It has taken me a decade to realize this is the key to success. Just do your very best work, as often as possible, and let the rest figure itself out.

I accidentally created a data warehouse that became the necessary backbone to launch a massive new org (100M+ revenue). I was building it for a relatively small near realtime Elasticsearch cluster to generate data reports for an application. But I thought, gee, if I suck in a bunch of other data from other sources and clean it, I might find a use some day. Little did I know that someone else would piggy back on it to build a POC for a giant business expansion.


I've been stuck in the mud for a bit and had been slowly forgetting this one papercut at a time. Since this is usually not something I'm susceptible to, it has been troubling me.

Last year I pulled off a minor coup by making it cheaper and easier to run a big chunk of our code. One of the senior people was trying to get me to toot my own horn but the actual work was like one week of cleverness and five weeks of book-keeping, and so it felt too slog-like to celebrate.

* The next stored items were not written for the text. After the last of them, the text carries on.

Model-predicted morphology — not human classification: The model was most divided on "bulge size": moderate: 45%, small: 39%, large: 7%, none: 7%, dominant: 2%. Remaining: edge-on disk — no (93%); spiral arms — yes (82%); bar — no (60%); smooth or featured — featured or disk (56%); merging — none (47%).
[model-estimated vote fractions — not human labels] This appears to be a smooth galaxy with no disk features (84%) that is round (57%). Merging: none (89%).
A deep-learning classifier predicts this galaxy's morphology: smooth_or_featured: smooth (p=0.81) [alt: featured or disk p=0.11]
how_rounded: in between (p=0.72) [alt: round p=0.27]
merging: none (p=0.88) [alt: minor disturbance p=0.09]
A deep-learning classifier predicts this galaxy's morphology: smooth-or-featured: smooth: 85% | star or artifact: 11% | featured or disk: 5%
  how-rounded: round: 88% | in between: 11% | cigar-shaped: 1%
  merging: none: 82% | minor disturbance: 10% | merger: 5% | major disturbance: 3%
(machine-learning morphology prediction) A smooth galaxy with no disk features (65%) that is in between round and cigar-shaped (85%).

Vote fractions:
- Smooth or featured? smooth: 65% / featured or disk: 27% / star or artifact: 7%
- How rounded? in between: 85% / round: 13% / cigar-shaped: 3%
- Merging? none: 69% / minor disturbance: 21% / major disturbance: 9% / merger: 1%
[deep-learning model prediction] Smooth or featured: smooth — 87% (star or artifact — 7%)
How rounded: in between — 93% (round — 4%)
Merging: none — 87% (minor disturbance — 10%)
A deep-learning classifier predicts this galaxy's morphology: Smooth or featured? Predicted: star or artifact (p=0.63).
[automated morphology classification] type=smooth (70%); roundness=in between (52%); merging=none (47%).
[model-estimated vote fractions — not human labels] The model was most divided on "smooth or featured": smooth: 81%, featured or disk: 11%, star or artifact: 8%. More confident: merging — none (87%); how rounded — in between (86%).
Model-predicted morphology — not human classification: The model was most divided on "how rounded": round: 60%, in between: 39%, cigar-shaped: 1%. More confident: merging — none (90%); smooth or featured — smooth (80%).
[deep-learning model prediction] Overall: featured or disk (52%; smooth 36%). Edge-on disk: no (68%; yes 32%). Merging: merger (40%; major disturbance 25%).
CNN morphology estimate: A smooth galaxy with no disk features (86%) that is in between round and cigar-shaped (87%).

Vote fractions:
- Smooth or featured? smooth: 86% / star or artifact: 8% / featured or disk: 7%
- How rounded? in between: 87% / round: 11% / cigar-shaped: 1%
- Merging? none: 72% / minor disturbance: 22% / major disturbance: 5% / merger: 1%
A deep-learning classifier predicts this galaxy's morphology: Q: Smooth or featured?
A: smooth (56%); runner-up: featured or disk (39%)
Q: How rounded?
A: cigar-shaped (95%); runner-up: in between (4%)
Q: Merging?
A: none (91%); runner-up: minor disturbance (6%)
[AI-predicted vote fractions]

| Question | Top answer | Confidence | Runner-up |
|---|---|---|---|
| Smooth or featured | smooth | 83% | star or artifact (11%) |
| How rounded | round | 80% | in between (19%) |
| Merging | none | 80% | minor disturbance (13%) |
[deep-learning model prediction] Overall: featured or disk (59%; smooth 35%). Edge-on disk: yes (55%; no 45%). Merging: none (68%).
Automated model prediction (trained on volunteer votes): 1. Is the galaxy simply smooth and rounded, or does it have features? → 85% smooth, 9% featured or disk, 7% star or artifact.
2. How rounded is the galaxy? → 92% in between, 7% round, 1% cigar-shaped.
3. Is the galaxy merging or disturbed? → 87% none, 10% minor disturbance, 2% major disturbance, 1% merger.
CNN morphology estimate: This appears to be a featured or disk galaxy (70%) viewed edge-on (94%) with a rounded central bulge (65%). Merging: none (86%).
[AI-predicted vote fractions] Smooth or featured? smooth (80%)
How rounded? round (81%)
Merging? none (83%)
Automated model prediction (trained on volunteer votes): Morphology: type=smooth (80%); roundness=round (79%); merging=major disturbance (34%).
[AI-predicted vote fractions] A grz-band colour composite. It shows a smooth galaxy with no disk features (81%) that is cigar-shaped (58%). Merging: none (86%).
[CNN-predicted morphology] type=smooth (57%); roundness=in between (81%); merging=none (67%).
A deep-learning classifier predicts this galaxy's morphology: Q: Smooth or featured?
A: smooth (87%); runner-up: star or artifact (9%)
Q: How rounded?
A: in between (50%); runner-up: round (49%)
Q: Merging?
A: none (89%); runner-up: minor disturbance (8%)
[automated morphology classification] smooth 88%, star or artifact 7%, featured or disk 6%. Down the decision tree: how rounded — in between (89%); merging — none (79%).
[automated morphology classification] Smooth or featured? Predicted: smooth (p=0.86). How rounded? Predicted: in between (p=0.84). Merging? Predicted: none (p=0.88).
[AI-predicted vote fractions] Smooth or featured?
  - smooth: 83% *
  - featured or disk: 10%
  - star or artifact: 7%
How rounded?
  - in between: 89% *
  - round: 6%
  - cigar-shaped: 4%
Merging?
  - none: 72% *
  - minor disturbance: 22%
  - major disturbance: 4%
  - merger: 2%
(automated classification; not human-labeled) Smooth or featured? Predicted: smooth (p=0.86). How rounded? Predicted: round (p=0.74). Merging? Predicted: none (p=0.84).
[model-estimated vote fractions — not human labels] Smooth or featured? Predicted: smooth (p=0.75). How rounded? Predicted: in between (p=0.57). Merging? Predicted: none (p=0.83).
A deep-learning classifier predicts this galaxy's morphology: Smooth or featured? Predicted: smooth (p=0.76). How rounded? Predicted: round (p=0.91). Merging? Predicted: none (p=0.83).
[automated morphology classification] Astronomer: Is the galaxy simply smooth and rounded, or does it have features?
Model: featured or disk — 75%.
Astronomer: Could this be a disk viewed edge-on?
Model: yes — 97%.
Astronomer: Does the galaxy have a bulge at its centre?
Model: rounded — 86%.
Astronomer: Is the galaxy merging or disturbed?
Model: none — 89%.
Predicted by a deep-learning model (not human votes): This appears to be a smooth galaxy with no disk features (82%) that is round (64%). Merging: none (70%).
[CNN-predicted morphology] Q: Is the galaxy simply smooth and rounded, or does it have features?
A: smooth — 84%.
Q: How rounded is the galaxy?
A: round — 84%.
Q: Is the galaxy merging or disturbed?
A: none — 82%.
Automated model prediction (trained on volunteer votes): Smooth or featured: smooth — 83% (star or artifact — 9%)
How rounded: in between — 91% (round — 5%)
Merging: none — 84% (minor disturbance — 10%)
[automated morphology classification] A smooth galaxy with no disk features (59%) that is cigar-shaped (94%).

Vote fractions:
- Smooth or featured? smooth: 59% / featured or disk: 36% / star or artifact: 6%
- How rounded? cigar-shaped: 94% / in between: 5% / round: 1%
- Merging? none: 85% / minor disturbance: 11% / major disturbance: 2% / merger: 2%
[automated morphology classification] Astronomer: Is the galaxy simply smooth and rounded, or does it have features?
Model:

But a couple weeks later when I was doing some housework it dawned on me that it was 'only' six weeks of work because of a bunch of fairly thankless things I'd invested a great deal of time in over the previous 18 months. I'd been dribbling out appetizers for a while, this was the first big dish, and I'm not sure it's the main course, so it's not like I missed my big chance, but I probably should have honored it more.

I'd had an initial 'I told you so' feeling in the heat of the moment that pushed down as feeling petty, and delivered instead a fairly lukewarm "this is what I am talking about." This is, in fact, one of the things I'm talking about, but I think I'm past trying to recruit people (all the fun people to recruit are gone). I'm sadly just following the Campsite Rule and splitting my priorities between things that help me do my job, and things that might help me do the next one.

In that respect, I've been chasing a dragon (two, in fact) for the last couple of months instead of acknowledging that paragraphs like the one above are a pretty good indication I should be focusing all of my energy on job hunting instead. Wisdom is on a continuum and there's a lot of room still for foolishness even if you've got a lot of things figured out.


Many years ago I worked at a company where I just didn't feel particularly useful or valued. I was working on a peripheral client-side Java app that was basically just used as a visual configuration for the meat of the system that was all on the back-end.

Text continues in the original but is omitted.